Leopold assured SNEWS that his mandate is “no less physical coverage than in the past and a goal of having more.”

“We have a very talented team of reps and the plans are in place for them to add support folks,” Leopold said. “We are committed to an equal or greater than level of contact and promise that there will be additional help to add a stronger presence with the customer base than in the past.”

2) We’re losing our whitewater reps and they’re being replaced with flat-water guys — that’s a huge worry.

“We are absolutely not abandoning the whitewater market,” Leopold said. “If we find that we have a gap and we need to address it, we will. At this point, we are confident that we will get 80 percent of the distribution potential with the teams we have in place now.”

3) Terrific, now we’re going to get pressured to buy lines we don’t currently carry if we want to keep the ones we buy now.

This was perhaps the biggest worry, and one that retailers are telling SNEWS is beginning to happen from other watersport companies with reps saying, “Gee, I know you carry line A of ours, but we’re thinking you really need to pick up line B and C too if you want to carry line A next year…” Ouch!

Leopold was very careful in the way he answered us. “Our commitment is to develop the products and offerings and the compelling rational behind them so that our customers will want to carry a wider assortment, and we think they will.”

4) We’re thinking this means they’re not going to be as attentive to the specialty retailers anymore.

Not so Leopold stressed. “We have always been and will always be committed to our core rep organizations and their strength is the specialty class of trade. Specialty represents the lion’s share of our business and we’re going to stay with that. Specialty is our core!”

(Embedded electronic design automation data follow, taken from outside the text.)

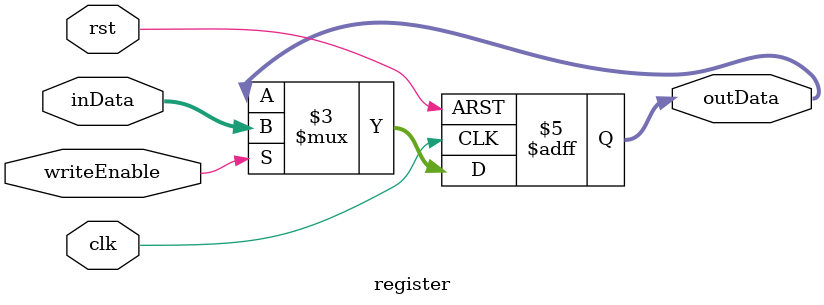
<source format=sv>
`timescale 1ns / 1ps


module register #(parameter BIT_WIDTH=8) 
    (input writeEnable,
     input clk,
     input rst,
     input [BIT_WIDTH-1:0] inData,
     output logic [BIT_WIDTH-1:0] outData);

    initial begin
        outData <= {BIT_WIDTH{1'b0}};
    end

    always @(posedge(clk), posedge(rst)) begin
        if (rst) begin
            outData <= {BIT_WIDTH{1'b0}};
        end else if (writeEnable) begin
            outData <= inData;
            $display("%m: Writing %h", inData);
        end
    end
endmodule


</source>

SNEWS View: Leopold didn’t know off-hand how many reps were affected with this move, but we’re guessing somewhere around 15. We know a number of the Extrasport folks and feel pretty confident in saying that trying to match the sales with a combined force will be pretty darn difficult. There is little doubt in our mind that Johnson Outdoor made this move to leverage the brands with each retailer so we’d be very surprised if retailers currently carrying any one or more of the brands — Old Town, Ocean, Carlisle or Extrasport — aren’t offered some very attractive packaging prices and incentives to take them all on. The question is, which competing brands will a retailer be willing to give up should that decision have to be made? Most we talked to told us they don’t want to be put in such a position and will carry a line only on its individual merits and how it best fits into their overall store mix, not because a manufacturer now deems the line of brands a collection.